Выбрать главу

Если же я всё-таки думаю о себе безотносительно к иному, если я думаю о себе самом, это уже не думание, не мысль; это опустошение.

Из-за того, что моя власть над вещью неполна, относительна, последняя изменяется независимо от меня. Чашка может разбиться,человек – умереть, комнату могут у меня отнять. Ощущение временности есть ощущение неполноты моей власти.

Таким образом, время – от моей слабости, от того, что вещи лишь относительно мои. И чем меньше они мои, тем безраздельнее господство времени: всевластное в области объективного, оно с погружением в субъективное слабеет и не имеет никакой власти надо мною самим. Чашка разбивается и исчезает для меня, человек же, умирая, не исчезает – лишь тускнеет. Он умирает постепенно и может вновь ожить, смерть же как факт существует для меня лишь постольку, поскольку моя мысль отчуждает его в область объективного, превращает в объект физиологии и медицины. Память – от моей власти над вещью, я почти не помню того, что лишь в малой степени было моим.

Деятельность воли дает мне некоторую вещь. Её исчезновение или ощущение её временности вызывает страдание.

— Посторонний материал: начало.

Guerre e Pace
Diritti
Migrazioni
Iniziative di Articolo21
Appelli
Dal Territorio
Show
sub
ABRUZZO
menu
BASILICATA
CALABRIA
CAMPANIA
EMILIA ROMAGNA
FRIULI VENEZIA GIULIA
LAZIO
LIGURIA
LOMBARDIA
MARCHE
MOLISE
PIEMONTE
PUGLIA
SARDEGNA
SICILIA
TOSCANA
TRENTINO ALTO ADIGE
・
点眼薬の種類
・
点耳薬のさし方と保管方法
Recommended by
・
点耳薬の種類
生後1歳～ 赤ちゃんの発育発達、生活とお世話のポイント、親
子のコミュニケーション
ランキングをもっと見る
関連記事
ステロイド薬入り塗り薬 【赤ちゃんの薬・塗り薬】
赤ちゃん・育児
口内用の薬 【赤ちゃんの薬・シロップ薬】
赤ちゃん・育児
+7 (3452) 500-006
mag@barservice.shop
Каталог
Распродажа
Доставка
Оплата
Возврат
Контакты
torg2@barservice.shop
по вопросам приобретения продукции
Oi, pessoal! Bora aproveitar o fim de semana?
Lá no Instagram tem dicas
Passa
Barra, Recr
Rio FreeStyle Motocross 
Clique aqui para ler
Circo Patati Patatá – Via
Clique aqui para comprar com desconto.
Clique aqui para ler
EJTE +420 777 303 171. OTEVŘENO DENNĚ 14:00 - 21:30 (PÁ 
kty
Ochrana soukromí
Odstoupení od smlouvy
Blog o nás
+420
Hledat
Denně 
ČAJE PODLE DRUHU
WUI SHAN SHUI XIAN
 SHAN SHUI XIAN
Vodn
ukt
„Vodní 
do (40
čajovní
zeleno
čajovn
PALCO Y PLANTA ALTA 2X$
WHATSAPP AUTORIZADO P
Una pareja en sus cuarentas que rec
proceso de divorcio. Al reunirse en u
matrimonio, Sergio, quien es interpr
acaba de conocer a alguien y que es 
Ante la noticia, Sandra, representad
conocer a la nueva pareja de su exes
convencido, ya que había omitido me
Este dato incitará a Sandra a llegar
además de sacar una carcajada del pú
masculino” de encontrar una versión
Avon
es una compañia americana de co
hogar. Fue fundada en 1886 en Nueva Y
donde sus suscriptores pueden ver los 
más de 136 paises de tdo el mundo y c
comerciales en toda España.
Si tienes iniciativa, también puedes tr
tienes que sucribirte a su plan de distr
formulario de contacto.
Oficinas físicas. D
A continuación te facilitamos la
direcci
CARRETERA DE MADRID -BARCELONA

Или вещь становится моей без всяких моих усилий, но я стремлюсь воспрепятствовать её исчезновению; в этом случае я также страдаю. Воля вместе с временностью того, на что она направлена, есть страдание. Но я называю волей именно относительное увеличение моей власти – такое, которое не может устранить временности. Поэтому достаточным условием страдания является любой акт воли – ει̏ην , хотя оно может наступить не тотчас же. Но одно лишь исчезновение вещи, без малейших моих усилий, не вызывает страдания.

Прибавление. Я разлит по миру, и каждая вещь, которая мне как-то известна,– в той или иной степени я. То, что является мною в малой степени, составляет объективное. В малой по сравнению с чем? С людьми, которые, таким образом, в отношении к этой части мира почти не отличаются от меня самого – от того единственного, что есть я в абсолютной степени.

Существую ли я сам? Если да, то это есть единственное, не подверженное независимым or меня изменениям, так как моя власть над ним абсолютна. Тогда существует нечто, чего не касается опустошение и смерть, если только оно само себя не уничтожает.

Но, может быть, я сам не существую, может быть, моя власть с погружением в субъективное неограниченно приближается к абсолютной, однако самого этого предела не достигает? Тогда меня нет совершенно не только далее объективного, но и там, где моя власть,казалось бы, становится бесконечной и где должен быть я сам: на месте меня самого – дыра, самое внутреннее есть самое внешнее.

Тогда всё подвержено не контролируемым мною изменениям, и опустошение и смерть ничего не оставляют от меня. Заполняется ли дыра во мне вдохновением? Если заполняется, то и вдохновение не нарушает единства самого внешнего с самым внутренним, но в нём они едины потому, что оба – я, а вне его – потому, что оба – не я. И во вдохновении мир един как я, а в опустошении – как не я. И два заложенные во мне стремления суть стремления к этому единству.

Но если я сам не существую, если на месте меня самого – дыра, из чего я изливаюсь на мир, из чего изливается моя воля? Тогда её источник – не я; источник я есть не я.

Моё благо – в распространении; когда я распространяюсь на весь мир, заполняю всё, оно переходит в блаженство. Это распространение и жажда его – способ моего существования. В каждой вещи моё внимание привлекает не то, что она уже в какой-то степени моя, а то, что она моя не вполне, и я жажду ее заполнить.

Но во мне заложено и противоположное стремление, от которого происходит познание. Оно одерживает мой разлив и осушает меня. Оно лишает меня блага.

Что же сдерживает меня и осушает ? Я сам ? Но способ моего существования – разлив и жажда разлива. Как же я могу сам отступать, как могу оставлять захваченное? Как возможно познание, если оно исходит от меня ? Вообще, как может во мне быть стремление не быть ? Разве я и стремление быть и расти – не одно к то же? Итак, не исходит ли познание от того, что не есть я, – что излило меня, а теперь, наоборот, вбирает ?

Люди и животные

Декабрь 1973 года

Животное живет в трехмерном мире – пространстве. Для человека к трем измерениям прибавляется четвертое – время: он видит расстояния, отделяющие его от прошлого и будущего.

Дикое животное вспоминает знакомые места, но не видит времена между тем их посещением и этим. Оно предвкушает утоление жажды, но перед его взором не проходит время от этого мгновения до воды. Оно видит лишь расстояния до предметов – впереди и сзади, слева и справа, вверху и внизу.